L’accusé comparait devant le
tribunal et là il est mis sur la sellette. Il se défend seul car il n’y a pas
d’avocat présent, mais les avocats
peuvent toujours soutenir un accusé de l’extérieur par des factums qui sont
transmises aux magistrats et au public. Seuls
les accusés les plus riches peuvent recourir à ce système de défense.
-
Les jugements
Il y a deux types de
jugement :
Le jugement interlocutoire intervient pendant le procès. La suite dépend de ce
que va dire ce jugement. Soit l’accusé a produit des faits justificatifs (excuse de provocation, légitime défense)
susceptibles de l’innocenter, soit il n’a pas réussi et alors on peut demander
la question si on est dans la voie extraordinaire. Malgré la sévérité de
l’ordonnance de 1570, il y a deux
conditions à la question : les preuves contre l’accusé doivent être
considérables, le crime doit mériter le prononcé de la peine capitale.

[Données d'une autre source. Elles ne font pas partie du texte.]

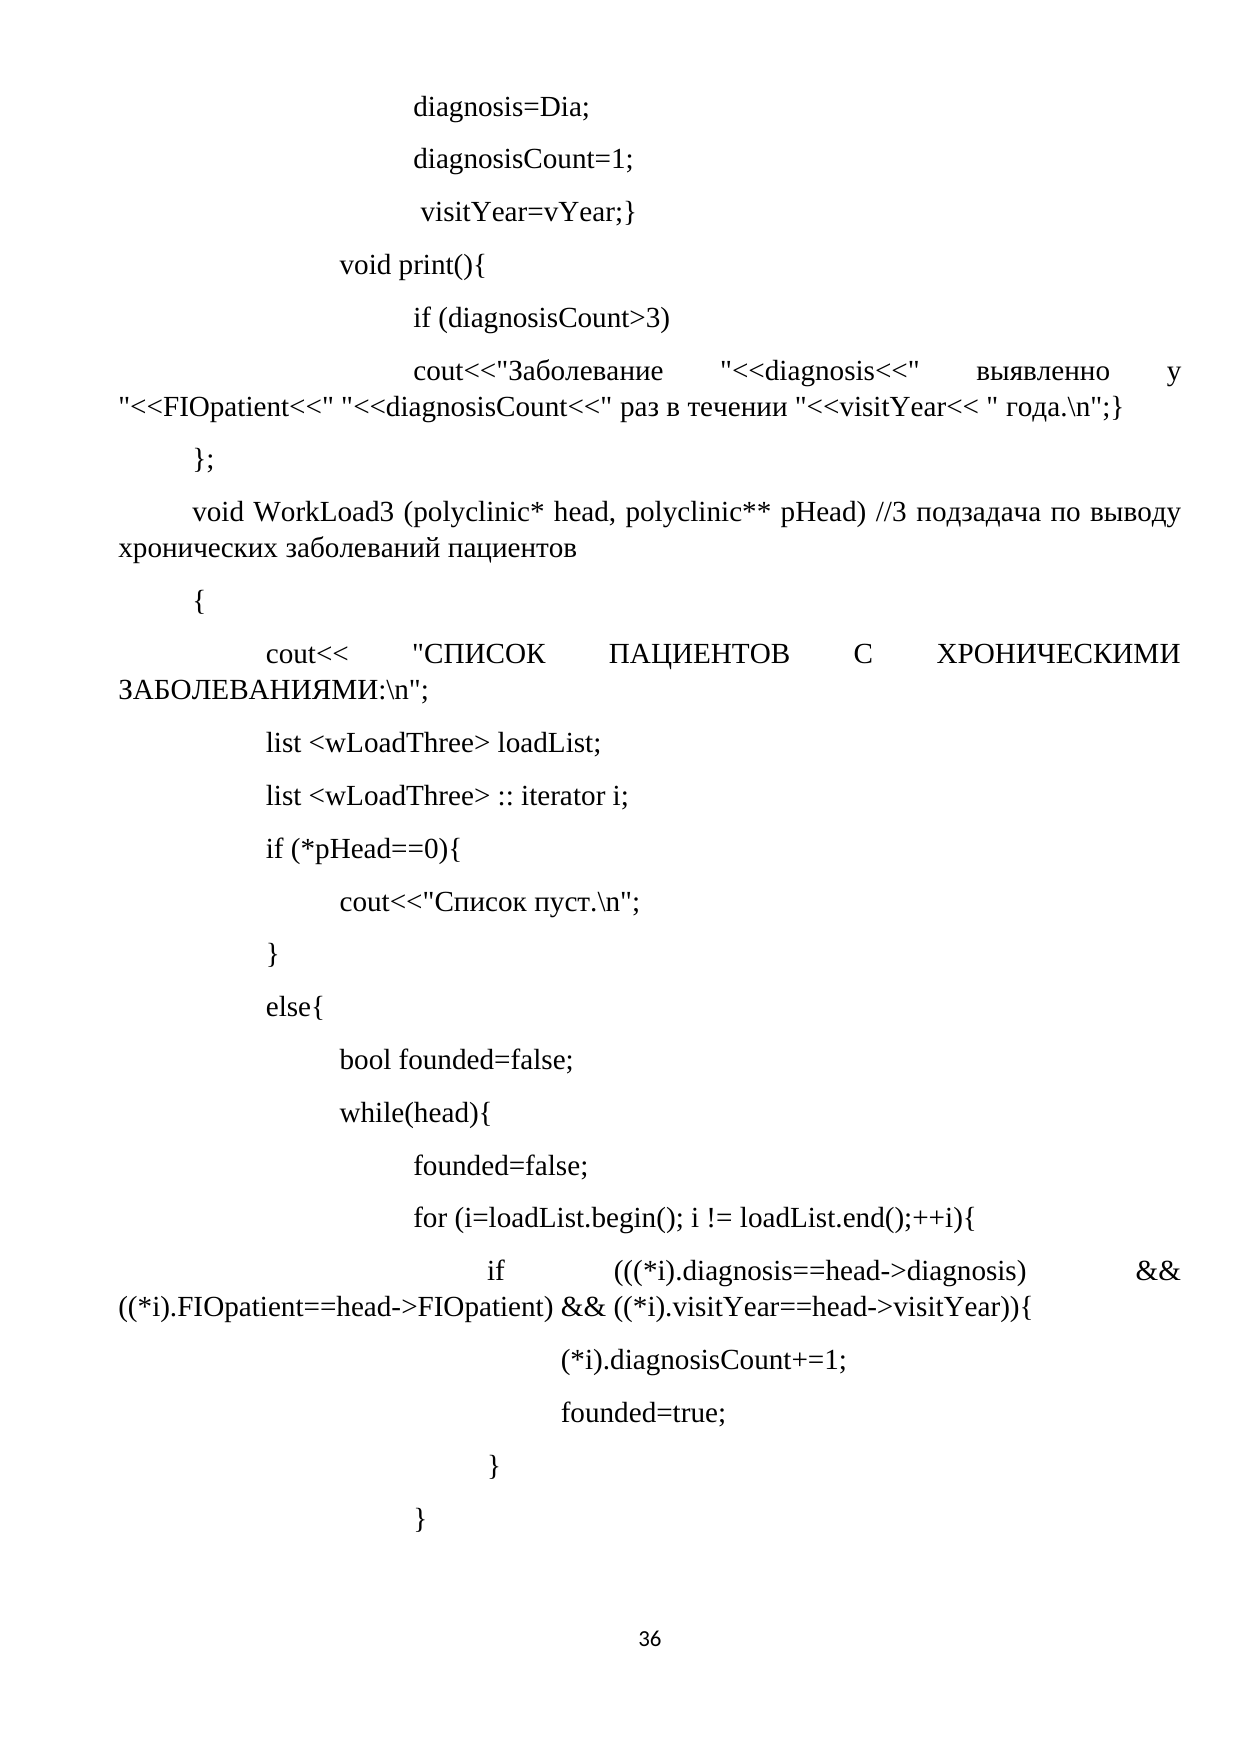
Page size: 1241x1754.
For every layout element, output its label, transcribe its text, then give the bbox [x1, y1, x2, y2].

text } [118, 936, 1181, 970]
text cout<<"Заболевание "<<diagnosis<<" выявленно у "<<FIOpatient<<" "<<diagnosisCount<<" раз в течении "<<visitYear<< " года.\n";} [118, 353, 1181, 422]
text list <wLoadThree> :: iterator i; [118, 778, 1181, 812]
text else{ [118, 989, 1181, 1023]
text } [118, 1448, 1181, 1481]
text void print(){ [118, 247, 1181, 281]
text diagnosis=Dia; [118, 89, 1181, 122]
text if (diagnosisCount>3) [118, 300, 1181, 333]
text if (((*i).diagnosis==head->diagnosis) && ((*i).FIOpatient==head->FIOpatient) && ((*i).visitYear==head->visitYear)){ [118, 1253, 1181, 1323]
text bool founded=false; [118, 1042, 1181, 1076]
text }; [118, 442, 1181, 475]
text visitYear=vYear;} [118, 194, 1181, 228]
text founded=true; [118, 1395, 1181, 1429]
text cout<< "СПИСОК ПАЦИЕНТОВ С ХРОНИЧЕСКИМИ ЗАБОЛЕВАНИЯМИ:\n"; [118, 636, 1181, 706]
text } [118, 1501, 1181, 1534]
text while(head){ [118, 1095, 1181, 1128]
text list <wLoadThree> loadList; [118, 725, 1181, 759]
text (*i).diagnosisCount+=1; [118, 1342, 1181, 1376]
text founded=false; [118, 1148, 1181, 1181]
text cout<<"Список пуст.\n"; [118, 884, 1181, 917]
text for (i=loadList.begin(); i != loadList.end();++i){ [118, 1201, 1181, 1234]
text void WorkLoad3 (polyclinic* head, polyclinic** pHead) //3 подзадача по выводу хронических заболеваний пациентов [118, 494, 1181, 564]
text { [118, 583, 1181, 617]
text if (*pHead==0){ [118, 831, 1181, 864]
text diagnosisCount=1; [118, 141, 1181, 175]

Le jugement définitif : il y
a deux solutions, où la condamnation à une peine, où l’absolution (le
non-lieu).
-
Les voies de recours
L’ordonnance rend obligatoire l’appel en cas de
bannissement perpétuel, de galères, d’amende honorable … Il y a une
exception en cas de justice prévautale (crimes
sur les grands chemins), les prévauts des maréchaux qui forment les gens par
dizaine aux armes agissent en dernier ressort, il n’y a pas de recours mais c’est la seule exception.
Une fois l’appel jugé, le
condamné peut encore s’adresser à la justice retenue du roi. Soit c’est la cassation (le conseil du roi joue le
rôle de Cour de cassation), soit c’est la grâce
royale. Ces ultimes recours sont très difficiles à pratiquer parce que l’exécution doit avoir lieu le jour du jugement.

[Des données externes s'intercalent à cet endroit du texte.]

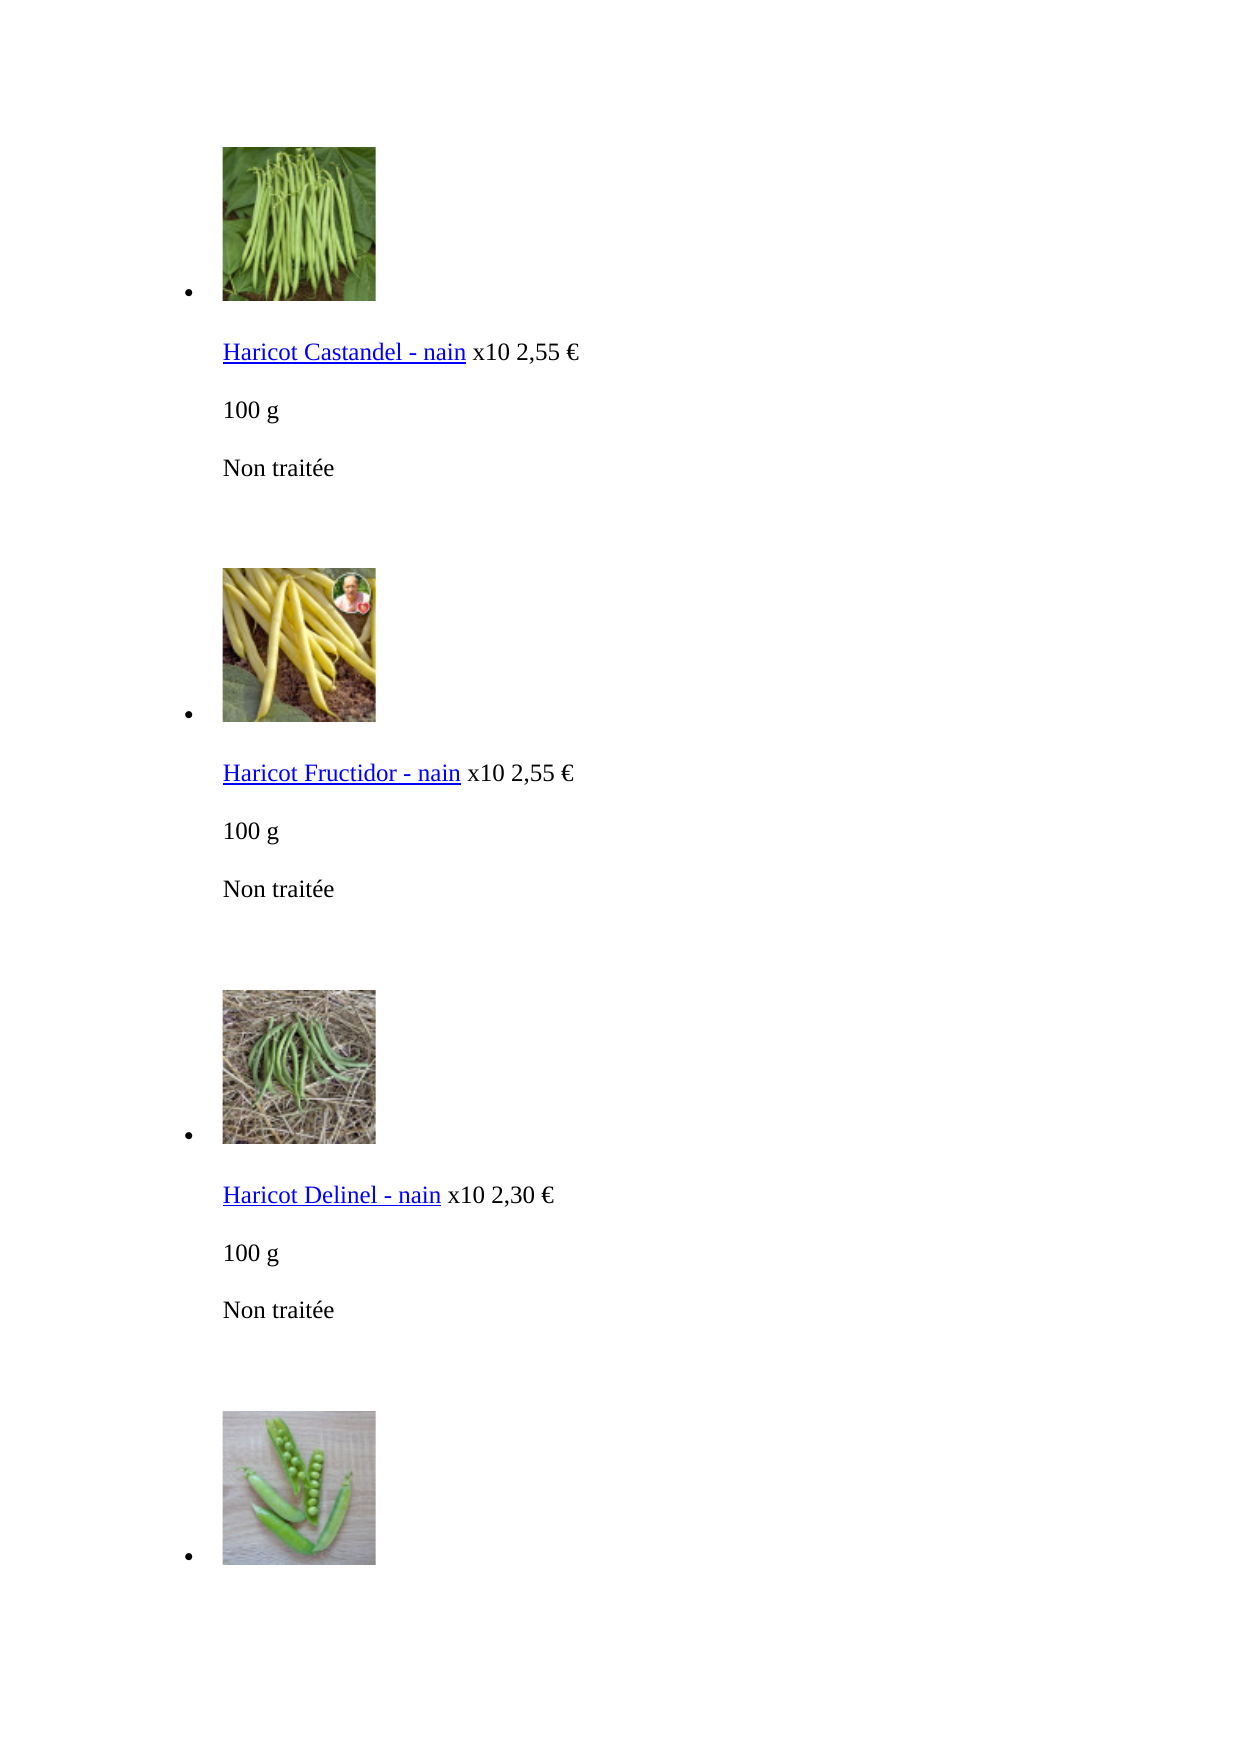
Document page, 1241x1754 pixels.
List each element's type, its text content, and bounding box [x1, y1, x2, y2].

text Non traitée [223, 1296, 1093, 1324]
text Haricot Fructidor - nain x10 2,55 € [223, 758, 1093, 787]
picture [222, 990, 376, 1144]
text 100 g [223, 816, 1093, 845]
text 100 g [223, 1238, 1093, 1266]
text 100 g [223, 395, 1093, 424]
text Haricot Castandel - nain x10 2,55 € [223, 337, 1093, 366]
text Non traitée [223, 874, 1093, 903]
picture [222, 147, 376, 301]
picture [222, 1411, 376, 1565]
text Non traitée [223, 453, 1093, 482]
picture [222, 568, 376, 722]
text Haricot Delinel - nain x10 2,30 € [223, 1180, 1093, 1208]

Ces voies de recours ne sont pas
suspensives, la seule possibilité est de recourir au roi avant le prononcé
de la sentence, il faut que l’accusé soit aisé.
§2. Les limites de l’Etat répressif
Sous l’ancien régime, l’appareil judiciaire est à la fois complexe et léger par rapport à nos Etats actuels. Le roi n’a de juges
délégués que dans les villes, la maréchaussée ne s’intéresse qu’à une certaine catégorie
de délinquants, les crimes de grand chemin, la répression des bandes organisées, et au moins jusqu’à Louis XIV,
la police n’existe pas. Les moyens dont disposent l’Etat
contemporain en matière de répression criminelle, l’Etat royal de l’époque ne
les a pas.
Les conflits sont réglés de manière extrajudiciaire. Le
parquet du roi a bien mission de rechercher tous les crimes pour les punir au
nom du roi, mais il n’a pas les moyens de le faire dans tous le royaume.
L’information est donc très limitée, et très souvent, les juges laissent faire les arrangements extra-judiciaires pour se
consacrer à la répression des crimes les plus importants. La conséquence de
tout ça est que la
grande partie des affaires échappent aux tribunaux ce qui fait qu’il
y a un décalage énorme entre la criminalité officiellement réprimée et la
criminalité réelle. Il y a persistance des pratiques privatistes de règlement
des litiges.
L’Etat royal pratique une sorte d’autolimitation de ses pouvoirs répressifs en laissant
subsister et agir des coutumes provinciales ou en laissant le choix à des
instances non-étatiques de subsister.